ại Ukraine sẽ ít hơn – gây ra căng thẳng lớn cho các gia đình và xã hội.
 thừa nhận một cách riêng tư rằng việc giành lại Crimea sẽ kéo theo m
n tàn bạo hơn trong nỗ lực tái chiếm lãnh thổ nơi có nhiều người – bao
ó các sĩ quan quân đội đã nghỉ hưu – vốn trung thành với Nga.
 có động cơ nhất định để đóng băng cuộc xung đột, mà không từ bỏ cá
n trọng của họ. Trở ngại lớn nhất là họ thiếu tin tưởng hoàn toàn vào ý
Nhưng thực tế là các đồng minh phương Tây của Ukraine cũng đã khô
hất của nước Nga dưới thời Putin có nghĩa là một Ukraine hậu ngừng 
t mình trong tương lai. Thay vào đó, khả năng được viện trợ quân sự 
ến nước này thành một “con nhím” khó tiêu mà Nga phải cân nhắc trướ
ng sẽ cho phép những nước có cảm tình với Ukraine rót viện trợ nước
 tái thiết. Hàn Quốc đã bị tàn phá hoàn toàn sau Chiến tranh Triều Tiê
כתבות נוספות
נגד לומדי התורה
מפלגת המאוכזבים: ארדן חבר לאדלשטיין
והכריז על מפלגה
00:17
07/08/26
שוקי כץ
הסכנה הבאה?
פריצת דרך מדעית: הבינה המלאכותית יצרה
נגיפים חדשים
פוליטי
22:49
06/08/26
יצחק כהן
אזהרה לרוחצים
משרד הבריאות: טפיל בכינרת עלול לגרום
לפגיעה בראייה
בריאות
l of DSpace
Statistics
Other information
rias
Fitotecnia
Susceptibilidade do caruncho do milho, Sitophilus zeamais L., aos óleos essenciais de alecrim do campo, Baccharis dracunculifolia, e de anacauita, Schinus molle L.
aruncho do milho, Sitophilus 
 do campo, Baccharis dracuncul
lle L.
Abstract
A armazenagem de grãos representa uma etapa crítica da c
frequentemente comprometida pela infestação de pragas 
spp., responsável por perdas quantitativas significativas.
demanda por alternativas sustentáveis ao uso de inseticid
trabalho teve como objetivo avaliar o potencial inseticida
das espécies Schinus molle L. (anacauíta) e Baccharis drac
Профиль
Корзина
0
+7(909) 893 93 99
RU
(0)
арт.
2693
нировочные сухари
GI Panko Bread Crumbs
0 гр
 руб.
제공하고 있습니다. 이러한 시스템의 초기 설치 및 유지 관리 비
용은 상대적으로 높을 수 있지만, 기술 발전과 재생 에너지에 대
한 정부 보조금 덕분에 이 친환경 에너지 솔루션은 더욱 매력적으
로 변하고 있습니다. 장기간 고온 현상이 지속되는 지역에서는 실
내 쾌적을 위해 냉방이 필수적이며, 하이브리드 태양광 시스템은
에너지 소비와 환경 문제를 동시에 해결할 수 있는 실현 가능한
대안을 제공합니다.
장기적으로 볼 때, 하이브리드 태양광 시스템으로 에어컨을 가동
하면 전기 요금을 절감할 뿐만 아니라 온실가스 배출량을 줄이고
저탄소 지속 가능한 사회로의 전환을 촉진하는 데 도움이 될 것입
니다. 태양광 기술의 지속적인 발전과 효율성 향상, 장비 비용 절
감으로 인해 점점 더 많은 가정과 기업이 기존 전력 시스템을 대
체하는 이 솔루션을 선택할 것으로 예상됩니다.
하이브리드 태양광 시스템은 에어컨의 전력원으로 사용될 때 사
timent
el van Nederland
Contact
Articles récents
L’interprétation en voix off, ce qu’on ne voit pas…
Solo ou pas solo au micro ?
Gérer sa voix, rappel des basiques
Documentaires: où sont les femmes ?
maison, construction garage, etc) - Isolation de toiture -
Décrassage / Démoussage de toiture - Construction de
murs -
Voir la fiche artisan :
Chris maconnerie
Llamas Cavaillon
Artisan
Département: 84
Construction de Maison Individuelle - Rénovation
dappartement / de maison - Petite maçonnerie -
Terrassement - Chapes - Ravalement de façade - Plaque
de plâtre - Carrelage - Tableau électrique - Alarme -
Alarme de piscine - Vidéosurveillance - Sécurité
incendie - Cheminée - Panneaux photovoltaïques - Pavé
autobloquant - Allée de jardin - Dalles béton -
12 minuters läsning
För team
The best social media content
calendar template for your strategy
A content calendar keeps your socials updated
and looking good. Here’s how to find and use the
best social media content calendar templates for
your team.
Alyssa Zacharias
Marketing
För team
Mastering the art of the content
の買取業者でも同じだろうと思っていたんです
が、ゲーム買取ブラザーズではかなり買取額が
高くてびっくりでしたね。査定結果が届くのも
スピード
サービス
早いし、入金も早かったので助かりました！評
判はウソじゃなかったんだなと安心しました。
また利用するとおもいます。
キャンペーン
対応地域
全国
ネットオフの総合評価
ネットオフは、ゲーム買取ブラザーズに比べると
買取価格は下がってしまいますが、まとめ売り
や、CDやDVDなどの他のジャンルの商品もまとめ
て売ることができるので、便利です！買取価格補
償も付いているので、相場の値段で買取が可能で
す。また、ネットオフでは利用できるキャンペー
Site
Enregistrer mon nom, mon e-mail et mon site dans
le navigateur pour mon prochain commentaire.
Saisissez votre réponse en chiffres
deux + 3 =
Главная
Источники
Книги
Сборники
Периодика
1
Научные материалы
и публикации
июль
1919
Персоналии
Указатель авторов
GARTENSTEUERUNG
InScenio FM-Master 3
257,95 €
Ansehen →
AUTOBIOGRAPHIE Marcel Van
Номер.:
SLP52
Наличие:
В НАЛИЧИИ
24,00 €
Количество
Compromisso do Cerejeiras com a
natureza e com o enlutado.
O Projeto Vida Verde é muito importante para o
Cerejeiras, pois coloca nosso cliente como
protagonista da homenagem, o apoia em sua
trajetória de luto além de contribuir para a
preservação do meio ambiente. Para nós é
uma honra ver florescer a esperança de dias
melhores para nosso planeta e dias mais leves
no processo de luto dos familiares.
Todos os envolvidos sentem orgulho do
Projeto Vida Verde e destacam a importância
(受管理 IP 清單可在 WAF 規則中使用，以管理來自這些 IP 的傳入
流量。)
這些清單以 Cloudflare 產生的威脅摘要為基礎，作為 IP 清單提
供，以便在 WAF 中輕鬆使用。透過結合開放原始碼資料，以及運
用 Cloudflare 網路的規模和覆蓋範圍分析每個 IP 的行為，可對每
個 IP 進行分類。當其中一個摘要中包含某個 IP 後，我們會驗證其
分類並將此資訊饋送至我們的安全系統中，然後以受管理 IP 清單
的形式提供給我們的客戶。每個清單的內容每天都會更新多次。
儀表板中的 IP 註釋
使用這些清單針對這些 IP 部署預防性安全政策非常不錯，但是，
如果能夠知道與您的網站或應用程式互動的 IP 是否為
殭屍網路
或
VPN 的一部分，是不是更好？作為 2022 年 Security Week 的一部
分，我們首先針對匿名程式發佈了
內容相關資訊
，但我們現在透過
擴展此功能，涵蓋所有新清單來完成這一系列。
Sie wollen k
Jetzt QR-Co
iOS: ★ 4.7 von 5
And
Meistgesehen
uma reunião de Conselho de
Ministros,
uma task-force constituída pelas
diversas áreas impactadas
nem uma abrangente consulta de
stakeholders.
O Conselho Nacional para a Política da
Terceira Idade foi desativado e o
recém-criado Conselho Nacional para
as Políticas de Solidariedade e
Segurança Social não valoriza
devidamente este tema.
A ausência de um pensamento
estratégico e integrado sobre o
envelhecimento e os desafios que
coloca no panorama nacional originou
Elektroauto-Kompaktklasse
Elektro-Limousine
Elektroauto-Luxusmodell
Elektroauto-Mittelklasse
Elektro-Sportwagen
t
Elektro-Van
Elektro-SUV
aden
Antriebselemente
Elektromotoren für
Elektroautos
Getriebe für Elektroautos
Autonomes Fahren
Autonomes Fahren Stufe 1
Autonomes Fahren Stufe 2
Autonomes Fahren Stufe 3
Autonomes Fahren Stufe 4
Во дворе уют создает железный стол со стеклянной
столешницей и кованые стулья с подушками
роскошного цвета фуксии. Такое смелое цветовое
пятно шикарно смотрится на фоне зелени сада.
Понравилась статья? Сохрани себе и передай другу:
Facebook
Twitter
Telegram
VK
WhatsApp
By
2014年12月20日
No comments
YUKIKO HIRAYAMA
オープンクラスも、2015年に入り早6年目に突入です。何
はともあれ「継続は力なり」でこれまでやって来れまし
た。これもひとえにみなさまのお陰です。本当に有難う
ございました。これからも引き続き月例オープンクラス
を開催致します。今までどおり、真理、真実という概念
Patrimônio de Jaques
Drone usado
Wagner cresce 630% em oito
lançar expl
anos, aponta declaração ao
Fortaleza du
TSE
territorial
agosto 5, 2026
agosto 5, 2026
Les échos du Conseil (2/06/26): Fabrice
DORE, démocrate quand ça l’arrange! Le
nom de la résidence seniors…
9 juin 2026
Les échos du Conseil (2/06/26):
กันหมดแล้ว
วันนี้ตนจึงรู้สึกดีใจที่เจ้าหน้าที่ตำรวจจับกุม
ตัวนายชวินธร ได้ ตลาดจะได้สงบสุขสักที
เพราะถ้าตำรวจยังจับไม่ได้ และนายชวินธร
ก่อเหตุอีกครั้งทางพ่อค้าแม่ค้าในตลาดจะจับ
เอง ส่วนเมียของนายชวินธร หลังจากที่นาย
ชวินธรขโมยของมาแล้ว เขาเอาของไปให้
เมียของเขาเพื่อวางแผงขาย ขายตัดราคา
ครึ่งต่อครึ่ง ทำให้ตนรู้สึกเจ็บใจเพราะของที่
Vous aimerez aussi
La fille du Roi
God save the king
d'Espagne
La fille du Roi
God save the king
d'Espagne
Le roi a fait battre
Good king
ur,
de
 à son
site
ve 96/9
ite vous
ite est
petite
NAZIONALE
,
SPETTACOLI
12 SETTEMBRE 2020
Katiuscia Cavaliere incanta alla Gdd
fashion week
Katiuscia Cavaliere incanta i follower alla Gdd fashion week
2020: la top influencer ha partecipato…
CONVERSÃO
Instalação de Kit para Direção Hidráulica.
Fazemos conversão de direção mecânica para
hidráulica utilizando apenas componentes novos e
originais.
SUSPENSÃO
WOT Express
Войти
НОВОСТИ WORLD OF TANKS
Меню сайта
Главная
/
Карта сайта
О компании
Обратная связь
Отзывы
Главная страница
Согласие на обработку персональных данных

* * *

» **What this task involves**
Copy the entries verbatim, from the very first line through the line containing "한 정부 보조금 덕분에 이 친환경 에너지 솔루션은 더욱 매력적으", inclusive.

» **Worked solution**
ại Ukraine sẽ ít hơn – gây ra căng thẳng lớn cho các gia đình và xã hội.
 thừa nhận một cách riêng tư rằng việc giành lại Crimea sẽ kéo theo m
n tàn bạo hơn trong nỗ lực tái chiếm lãnh thổ nơi có nhiều người – bao
ó các sĩ quan quân đội đã nghỉ hưu – vốn trung thành với Nga.
 có động cơ nhất định để đóng băng cuộc xung đột, mà không từ bỏ cá
n trọng của họ. Trở ngại lớn nhất là họ thiếu tin tưởng hoàn toàn vào ý
Nhưng thực tế là các đồng minh phương Tây của Ukraine cũng đã khô
hất của nước Nga dưới thời Putin có nghĩa là một Ukraine hậu ngừng 
t mình trong tương lai. Thay vào đó, khả năng được viện trợ quân sự 
ến nước này thành một “con nhím” khó tiêu mà Nga phải cân nhắc trướ
ng sẽ cho phép những nước có cảm tình với Ukraine rót viện trợ nước
 tái thiết. Hàn Quốc đã bị tàn phá hoàn toàn sau Chiến tranh Triều Tiê
כתבות נוספות
נגד לומדי התורה
מפלגת המאוכזבים: ארדן חבר לאדלשטיין
והכריז על מפלגה
00:17
07/08/26
שוקי כץ
הסכנה הבאה?
פריצת דרך מדעית: הבינה המלאכותית יצרה
נגיפים חדשים
פוליטי
22:49
06/08/26
יצחק כהן
אזהרה לרוחצים
משרד הבריאות: טפיל בכינרת עלול לגרום
לפגיעה בראייה
בריאות
l of DSpace
Statistics
Other information
rias
Fitotecnia
Susceptibilidade do caruncho do milho, Sitophilus zeamais L., aos óleos essenciais de alecrim do campo, Baccharis dracunculifolia, e de anacauita, Schinus molle L.
aruncho do milho, Sitophilus 
 do campo, Baccharis dracuncul
lle L.
Abstract
A armazenagem de grãos representa uma etapa crítica da c
frequentemente comprometida pela infestação de pragas 
spp., responsável por perdas quantitativas significativas.
demanda por alternativas sustentáveis ao uso de inseticid
trabalho teve como objetivo avaliar o potencial inseticida
das espécies Schinus molle L. (anacauíta) e Baccharis drac
Профиль
Корзина
0
+7(909) 893 93 99
RU
(0)
арт.
2693
нировочные сухари
GI Panko Bread Crumbs
0 гр
 руб.
제공하고 있습니다. 이러한 시스템의 초기 설치 및 유지 관리 비
용은 상대적으로 높을 수 있지만, 기술 발전과 재생 에너지에 대
한 정부 보조금 덕분에 이 친환경 에너지 솔루션은 더욱 매력적으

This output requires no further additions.